While DNNs are compute intensive they especially benefit in embedded systems from dedicated accelerators and model compression approaches. Reducing the complexity of computations using fixed point arithmetic is one of the key parts to achieve a small form factor and reasonable power consumption for these accelerators. However, fixed point arithmetic has to address its own challenges like numerical resolution, overflow and saturation handling. Another key part is to reduce the huge amount of network-parameters to efficiently use chip internal memory and to reduce external memory access. Here, compression techniques come into play.

Therefore, this deliverable first provides an overview regarding the topic of quantization and training, that makes possible to build flexible synapsis and activation functions. Bosch focuses here on the transition of pre-trained DNNs from Float32 to fixed-point variants. Here, various quantization strategies are evaluated and elimination of using standard multiplication is investigated to further reduce die size and power consumption of the computation. In addition, videantis describes their approach to take a trained floating-point (32fp) model of a complete DNN as input, perform an analysis step with representative input data, and quantize weights and activations per each layer to either 16 bit or 8 bit fixed point resolution, depending on given accuracy requirements. Fraunhofer IIS is on the one hand concentrating on different compression methods to reduce the external memory access and on the other hand on quantization-aware training using a custom activation function for an analog accelerator. In this context Fraunhofer EMFT also presents their results for 1 bit quantization.

The work on quantization and training provides the basis for the second part of this deliverable. Here the architecture for a digital deep learning inference accelerator consisting of the accelerator subsystem developed by videantis and the decompression core developed by Fraunhofer IIS is presented as well as the architecture for an analog deep learning inference accelerator developed by Fraunhofer IIS and Fraunhofer EMFT.

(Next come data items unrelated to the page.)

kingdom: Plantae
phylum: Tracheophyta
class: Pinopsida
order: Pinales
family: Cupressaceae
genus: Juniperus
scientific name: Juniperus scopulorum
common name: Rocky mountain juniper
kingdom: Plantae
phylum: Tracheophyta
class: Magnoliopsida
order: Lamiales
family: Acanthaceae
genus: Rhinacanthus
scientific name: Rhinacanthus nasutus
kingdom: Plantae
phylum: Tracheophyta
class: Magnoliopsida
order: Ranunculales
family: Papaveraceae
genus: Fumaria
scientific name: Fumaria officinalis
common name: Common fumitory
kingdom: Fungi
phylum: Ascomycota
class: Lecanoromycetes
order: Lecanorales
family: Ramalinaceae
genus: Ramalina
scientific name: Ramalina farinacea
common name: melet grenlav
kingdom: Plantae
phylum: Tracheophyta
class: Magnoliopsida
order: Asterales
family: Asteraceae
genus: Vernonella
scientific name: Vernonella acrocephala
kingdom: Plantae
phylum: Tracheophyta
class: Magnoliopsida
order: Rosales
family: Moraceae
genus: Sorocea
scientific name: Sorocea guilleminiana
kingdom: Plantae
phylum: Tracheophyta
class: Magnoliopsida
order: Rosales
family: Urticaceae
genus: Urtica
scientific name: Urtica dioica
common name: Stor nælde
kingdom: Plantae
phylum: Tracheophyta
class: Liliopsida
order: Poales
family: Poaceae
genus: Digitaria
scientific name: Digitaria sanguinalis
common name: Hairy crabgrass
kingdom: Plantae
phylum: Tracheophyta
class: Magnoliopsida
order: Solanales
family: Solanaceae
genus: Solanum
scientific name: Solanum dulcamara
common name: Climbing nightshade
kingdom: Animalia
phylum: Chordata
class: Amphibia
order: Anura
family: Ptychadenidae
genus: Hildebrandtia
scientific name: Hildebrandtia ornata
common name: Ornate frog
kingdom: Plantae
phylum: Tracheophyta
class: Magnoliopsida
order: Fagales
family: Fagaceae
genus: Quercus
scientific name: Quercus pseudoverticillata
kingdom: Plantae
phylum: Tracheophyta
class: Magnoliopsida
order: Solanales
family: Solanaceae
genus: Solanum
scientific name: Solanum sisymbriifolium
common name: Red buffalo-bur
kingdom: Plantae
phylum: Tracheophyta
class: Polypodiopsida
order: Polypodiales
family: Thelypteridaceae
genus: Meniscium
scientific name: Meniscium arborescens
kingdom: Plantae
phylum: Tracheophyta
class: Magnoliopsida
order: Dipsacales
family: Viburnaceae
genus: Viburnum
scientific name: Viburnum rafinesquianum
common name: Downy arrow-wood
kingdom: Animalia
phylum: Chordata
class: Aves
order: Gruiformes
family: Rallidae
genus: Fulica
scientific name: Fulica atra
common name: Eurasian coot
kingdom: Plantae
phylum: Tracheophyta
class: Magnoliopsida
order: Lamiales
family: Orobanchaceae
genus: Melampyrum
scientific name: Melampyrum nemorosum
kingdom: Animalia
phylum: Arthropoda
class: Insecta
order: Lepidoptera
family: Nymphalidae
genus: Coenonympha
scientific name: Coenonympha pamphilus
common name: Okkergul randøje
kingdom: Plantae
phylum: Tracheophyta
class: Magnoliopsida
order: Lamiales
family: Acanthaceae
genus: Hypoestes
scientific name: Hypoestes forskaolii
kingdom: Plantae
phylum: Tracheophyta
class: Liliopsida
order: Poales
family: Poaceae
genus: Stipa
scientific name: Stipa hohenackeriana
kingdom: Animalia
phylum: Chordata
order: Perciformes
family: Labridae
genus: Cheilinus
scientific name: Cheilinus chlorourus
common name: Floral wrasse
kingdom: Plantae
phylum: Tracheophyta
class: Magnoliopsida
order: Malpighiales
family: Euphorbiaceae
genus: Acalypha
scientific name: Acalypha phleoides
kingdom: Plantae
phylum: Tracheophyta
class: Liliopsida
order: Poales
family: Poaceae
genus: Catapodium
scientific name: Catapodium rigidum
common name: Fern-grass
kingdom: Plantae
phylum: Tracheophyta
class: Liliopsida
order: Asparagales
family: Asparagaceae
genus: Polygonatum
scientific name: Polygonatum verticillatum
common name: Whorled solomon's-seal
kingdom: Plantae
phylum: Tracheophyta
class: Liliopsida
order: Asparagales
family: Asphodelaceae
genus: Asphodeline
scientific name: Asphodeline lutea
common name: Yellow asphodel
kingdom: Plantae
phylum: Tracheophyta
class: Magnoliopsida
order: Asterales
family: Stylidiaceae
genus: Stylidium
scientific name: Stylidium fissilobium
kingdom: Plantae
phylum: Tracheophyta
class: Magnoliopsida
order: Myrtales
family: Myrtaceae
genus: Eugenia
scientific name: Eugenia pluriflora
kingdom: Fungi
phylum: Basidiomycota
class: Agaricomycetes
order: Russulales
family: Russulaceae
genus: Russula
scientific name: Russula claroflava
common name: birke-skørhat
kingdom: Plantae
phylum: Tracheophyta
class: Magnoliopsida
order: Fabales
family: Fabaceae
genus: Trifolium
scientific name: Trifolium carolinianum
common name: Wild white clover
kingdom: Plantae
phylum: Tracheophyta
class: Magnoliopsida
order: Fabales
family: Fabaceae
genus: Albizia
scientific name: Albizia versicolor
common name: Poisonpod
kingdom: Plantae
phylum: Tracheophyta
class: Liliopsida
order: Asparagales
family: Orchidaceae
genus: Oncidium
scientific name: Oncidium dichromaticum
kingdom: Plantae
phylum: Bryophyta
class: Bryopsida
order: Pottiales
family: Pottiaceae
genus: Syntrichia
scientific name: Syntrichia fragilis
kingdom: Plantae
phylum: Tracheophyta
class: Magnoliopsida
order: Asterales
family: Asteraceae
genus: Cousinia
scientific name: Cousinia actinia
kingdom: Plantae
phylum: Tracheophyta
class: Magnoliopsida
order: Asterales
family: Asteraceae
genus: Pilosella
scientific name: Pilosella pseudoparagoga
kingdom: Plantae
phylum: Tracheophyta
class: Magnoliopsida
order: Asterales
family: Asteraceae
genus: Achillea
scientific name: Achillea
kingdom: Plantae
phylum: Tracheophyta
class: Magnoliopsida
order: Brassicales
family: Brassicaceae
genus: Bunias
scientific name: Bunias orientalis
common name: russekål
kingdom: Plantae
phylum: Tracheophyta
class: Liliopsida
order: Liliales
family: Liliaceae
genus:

The digital accelerator subsystem consists of a number of videantis v-MP+ accelerator cores connected to an OCP bus fabric and to a multi-banked Local SRAM. The developed decompression core also is connected to this bus fabric and will work as coprocessing unit to the v-MP+ processor units.

Afterwards, the architecture for the fully connected layers to be implemented with an analog deep learning inference accelerator is described. Here, the top-level architecture and interfaces for the analog accelerator, the connection between layers as well as an overview of the crossbar circuit for a fully connected layer is presented. Furthermore, Fraunhofer IIS and EMFT present possible solutions linked to the quantization and training sections for implementing the crossbar array architecture either with 3 bit weights or with 1 bit weights. For the analog accelerator the usage of the FeFET technology is planned.

In the further project course, the presented digital and analog accelerator together will be used to run the neuronal networks of the use case partners InnoSent and Valeo.